Rating: C+
Dir: Scott Chambers
Star: Megan Placito, Martin Portlock, Peter DeSouza-Feighoney, Kit Green
This is the third entry in the “Twisted Childhood Universe” – informally known as the Poohniverse – following on from the two Winnie-the-Pooh: Blood and Honey movies. I’ve not seen those, despite my interest in public-domain horror. But on the basis of this, I might have to check them out. It’s probably fair to say Peter Pan is better than I expected. This is, admittedly, partly a result of low expectations (the publicity company couldn’t send a screener, which is an interesting promotional technique). But it’s competent, and possesses an admirable consistency of tone. I was expecting something with a more jokey, fun-house approach. There’s a reason we saw Mickey movies taking place in arcades and amusement parks.
Peter Pan, however, is almost unrelentingly grim. Welcome to hell, with Neverland clearly a metaphor for death. Peter (Portlock) is a former children’s entertainer, who now abducts and murders children, assisted by one of his former victims, who has become Tinker Bell (Green), a drug-addicted trans fairy. The latest victim is Michael (DeSouza-Feighoney), whose big sister, Wendy (Placito), goes in search of her sibling. So it’s quite a simple story, and that’s the disappointing thing here. For there’s a lot of elements in J.M. Barrie’s original story, which could have been explored and/or exploited. Instead, we get more or less the same, “X, but he’s a serial killer” we saw in the Mickey flicks.

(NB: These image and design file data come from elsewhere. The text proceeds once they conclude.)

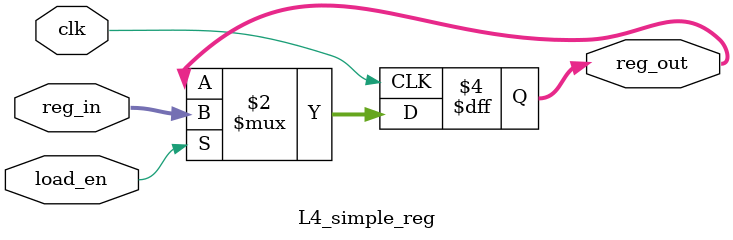
<source format=v>
module L4_simple_reg(
	input [15:0] reg_in,
	input load_en,
	input clk,
	output reg [15:0] reg_out
);


    always@(posedge clk)
    begin
        if(load_en)
			reg_out <= reg_in;
    end
    
endmodule
</source>
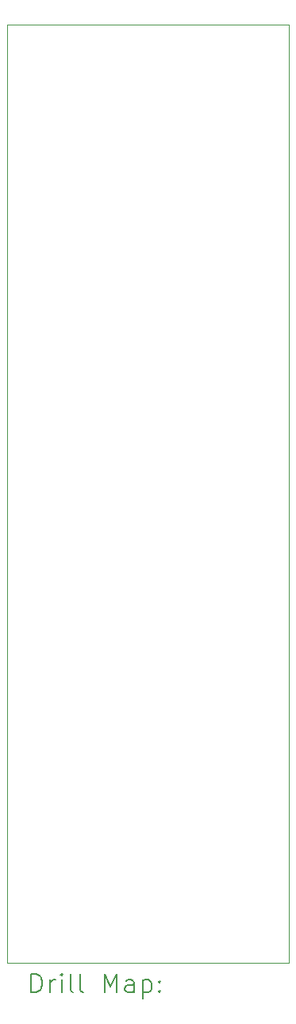
<source format=gbr>
%FSLAX45Y45*%
G04 Gerber Fmt 4.5, Leading zero omitted, Abs format (unit mm)*
G04 Created by KiCad (PCBNEW (6.0.0-0)) date 2022-12-14 00:02:19*
%MOMM*%
%LPD*%
G01*
G04 APERTURE LIST*
%TA.AperFunction,Profile*%
%ADD10C,0.100000*%
%TD*%
%ADD11C,0.200000*%
G04 APERTURE END LIST*
D10*
X5200000Y-13700000D02*
X5200000Y-3700000D01*
X8200000Y-12200000D02*
X8200000Y-13700000D01*
X8200000Y-3700000D02*
X5200000Y-3700000D01*
X8200000Y-13700000D02*
X5200000Y-13700000D01*
X8200000Y-5800000D02*
X8200000Y-12200000D01*
X8200000Y-5800000D02*
X8200000Y-3700000D01*
D11*
X5452619Y-14015476D02*
X5452619Y-13815476D01*
X5500238Y-13815476D01*
X5528810Y-13825000D01*
X5547857Y-13844048D01*
X5557381Y-13863095D01*
X5566905Y-13901190D01*
X5566905Y-13929762D01*
X5557381Y-13967857D01*
X5547857Y-13986905D01*
X5528810Y-14005952D01*
X5500238Y-14015476D01*
X5452619Y-14015476D01*
X5652619Y-14015476D02*
X5652619Y-13882143D01*
X5652619Y-13920238D02*
X5662143Y-13901190D01*
X5671667Y-13891667D01*
X5690714Y-13882143D01*
X5709762Y-13882143D01*
X5776428Y-14015476D02*
X5776428Y-13882143D01*
X5776428Y-13815476D02*
X5766905Y-13825000D01*
X5776428Y-13834524D01*
X5785952Y-13825000D01*
X5776428Y-13815476D01*
X5776428Y-13834524D01*
X5900238Y-14015476D02*
X5881190Y-14005952D01*
X5871667Y-13986905D01*
X5871667Y-13815476D01*
X6005000Y-14015476D02*
X5985952Y-14005952D01*
X5976428Y-13986905D01*
X5976428Y-13815476D01*
X6233571Y-14015476D02*
X6233571Y-13815476D01*
X6300238Y-13958333D01*
X6366905Y-13815476D01*
X6366905Y-14015476D01*
X6547857Y-14015476D02*
X6547857Y-13910714D01*
X6538333Y-13891667D01*
X6519286Y-13882143D01*
X6481190Y-13882143D01*
X6462143Y-13891667D01*
X6547857Y-14005952D02*
X6528809Y-14015476D01*
X6481190Y-14015476D01*
X6462143Y-14005952D01*
X6452619Y-13986905D01*
X6452619Y-13967857D01*
X6462143Y-13948809D01*
X6481190Y-13939286D01*
X6528809Y-13939286D01*
X6547857Y-13929762D01*
X6643095Y-13882143D02*
X6643095Y-14082143D01*
X6643095Y-13891667D02*
X6662143Y-13882143D01*
X6700238Y-13882143D01*
X6719286Y-13891667D01*
X6728809Y-13901190D01*
X6738333Y-13920238D01*
X6738333Y-13977381D01*
X6728809Y-13996428D01*
X6719286Y-14005952D01*
X6700238Y-14015476D01*
X6662143Y-14015476D01*
X6643095Y-14005952D01*
X6824048Y-13996428D02*
X6833571Y-14005952D01*
X6824048Y-14015476D01*
X6814524Y-14005952D01*
X6824048Y-13996428D01*
X6824048Y-14015476D01*
X6824048Y-13891667D02*
X6833571Y-13901190D01*
X6824048Y-13910714D01*
X6814524Y-13901190D01*
X6824048Y-13891667D01*
X6824048Y-13910714D01*
M02*

</source>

This lack of imagination may in part be due to the limited resources, yet it’s no less of a pity. It is a little too derivative of other stuff, like It and even Joker (top). On the whole, I might have preferred this was entirely separate from the world of Peter Pan. It works better as a standalone tale of a severely twisted individual, who is operating on a bizarre agenda which only he understands. I was impressed with most of the actors. Portlock delivers a particularly creepy performance; Green is the epitome of someone suffering from Stockholm syndrome; and Placito is a decent final girl, plunging ever deeper into the hell of Peter’s delusions. There are some inconsistencies: Peter wipes out an entire school-bus, yet at other points is easily out-muscled.
Still, I guess this mad-house lack of logic is not unfitting to the concept. And there were points where I was getting a real vibe of New French Horror, in its commitment to darkness. Certainly not something I expected to come out of the Poohniverse. However, the best NFH films, such as Martyrs or Inside, have a certain, terrible beauty to them. This is not. It’s an ugly movie from head to toe, both visually and spiritually. Again, this could be deliberate, given the subject matter of child abductions and murders. Or it could be the low-budget approach breaking through. Either way, it does prove more effective then I would have predicted, and I am cautiously looking forward to the next one. Which will be Bambi: The Reckoning, I kid you not, featuring “a mutated, grieving, killing machine of a deer.” Yeah: cautiously.